Paul Kagame a remporté les élections de juillet avec 99,18 % des voix, après que huit autres candidats, dont ses plus virulents critiques, ont été exclus par la commission électorale.
Il a été acclamé par les dirigeants occidentaux et régionaux pour avoir contribué à mettre fin au génocide de 1994 et faire du Rwanda une destination attrayante pour les investissements. Mais sa réputation a été entachée par des allégations de violations des droits, de répression de la dissidence et de soutien aux rebelles en République démocratique du Congo – autant d’accusations qu’il a niées.
« Au cours des 30 dernières années, notre pays a réalisé un bon travail en cours.
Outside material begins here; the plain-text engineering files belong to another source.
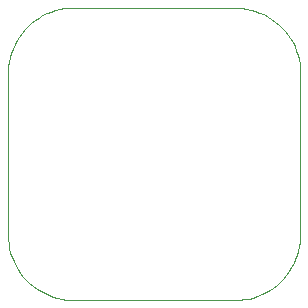
<source format=gm1>
%FSTAX44Y44*%
%MOMM*%
%SFA1B1*%

%IPPOS*%
%ADD54C,0.100000*%
%LNpcb1-1*%
%LPD*%
G54D54*
X00566963Y0051816D02*
D01*
X00566829Y00522007*
X00566427Y00525835*
X00565758Y00529627*
X00564827Y00533362*
X00563637Y00537023*
X00562195Y00540593*
X00560507Y00544053*
X00558583Y00547387*
X0055643Y00550578*
X0055406Y00553612*
X00551484Y00556473*
X00548715Y00559147*
X00545765Y00561621*
X00542651Y00563884*
X00539386Y00565924*
X00535987Y00567731*
X0053247Y00569297*
X00528853Y00570614*
X00525152Y00571675*
X00521387Y00572475*
X00517575Y00573011*
X00513734Y0057328*
X0051181Y00573313*
X0037468D02*
D01*
X00370833Y00573179*
X00367004Y00572777*
X00363213Y00572108*
X00359478Y00571177*
X00355817Y00569987*
X00352247Y00568545*
X00348787Y00566857*
X00345453Y00564933*
X00342262Y0056278*
X00339228Y0056041*
X00336367Y00557834*
X00333693Y00555065*
X00331219Y00552115*
X00328956Y00549001*
X00326916Y00545736*
X00325108Y00542337*
X00323542Y0053882*
X00322226Y00535203*
X00321165Y00531502*
X00320364Y00527737*
X00319828Y00523925*
X0031956Y00520084*
X00319526Y0051816*
Y0038103D02*
D01*
X00319661Y00377183*
X00320063Y00373354*
X00320732Y00369563*
X00321663Y00365828*
X00322853Y00362167*
X00324295Y00358597*
X00325982Y00355137*
X00327907Y00351803*
X0033006Y00348612*
X0033243Y00345578*
X00335006Y00342717*
X00337775Y00340043*
X00340724Y00337569*
X00343839Y00335306*
X00347103Y00333266*
X00350502Y00331458*
X00354019Y00329892*
X00357637Y00328576*
X00361337Y00327515*
X00365103Y00326714*
X00368915Y00326178*
X00372755Y0032591*
X0037468Y00325876*
X0051181D02*
D01*
X00515657Y00326011*
X00519485Y00326413*
X00523277Y00327082*
X00527012Y00328013*
X00530673Y00329203*
X00534243Y00330645*
X00537703Y00332332*
X00541037Y00334257*
X00544228Y0033641*
X00547262Y0033878*
X00550123Y00341356*
X00552797Y00344125*
X00555271Y00347074*
X00557534Y00350189*
X00559574Y00353453*
X00561381Y00356852*
X00562947Y00360369*
X00564264Y00363987*
X00565325Y00367687*
X00566125Y00371453*
X00566661Y00375265*
X0056693Y00379105*
X00566963Y0038103*
Y00479535*
X00473185Y00325876D02*
X0051181D01*
X0037468D02*
X00413304D01*
X00319526Y0038103D02*
Y004826D01*
Y00479535D02*
Y0051816D01*
X0037468Y00573313D02*
X00413304D01*
X00566963Y00479535D02*
Y0051816D01*
X00375675Y00573313D02*
X00414299D01*
X00473185D02*
X0051181D01*
X004427Y00325876D02*
X0047219D01*
X00413304D02*
X004427D01*
X00443789Y00573313D02*
X00473185D01*
X00414299D02*
X00443789D01*
M02*
</source>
Ce nouveau mandat signifie le début d’un travail encore plus dur », a déclaré Kagame.
« Cette attente de continuer à s’améliorer n’est pas un rêve, c’est une réalité. Nous pouvons le faire et nous le ferons. »
La prestation de serment de dimanche a eu lieu au Stade national Amahoro de Kigali, en présence de milliers de personnes, dont beaucoup portaient des T-shirts aux couleurs jaune, vert et bleu du drapeau national.
Kagame a reçu une salve militaire de 21 coups de canon, accompagné des acclamations de la foule. Vingt-deux chefs d’État de pays africains étaient présents.

La constitution du Rwanda a été modifiée en 2015, permettant à Kagame de prolonger son mandat.
Les deux hommes qui l’ont affronté le mois dernier – Frank Habineza du Parti démocrate vert et l’indépendant Philippe Mpayimana – ont tous deux reconnu leur défaite lors de l’élection, qui, selon les organisations de défense des droits de l’homme, a été entachée par une répression contre les médias, l’opposition et les groupes de la société civile.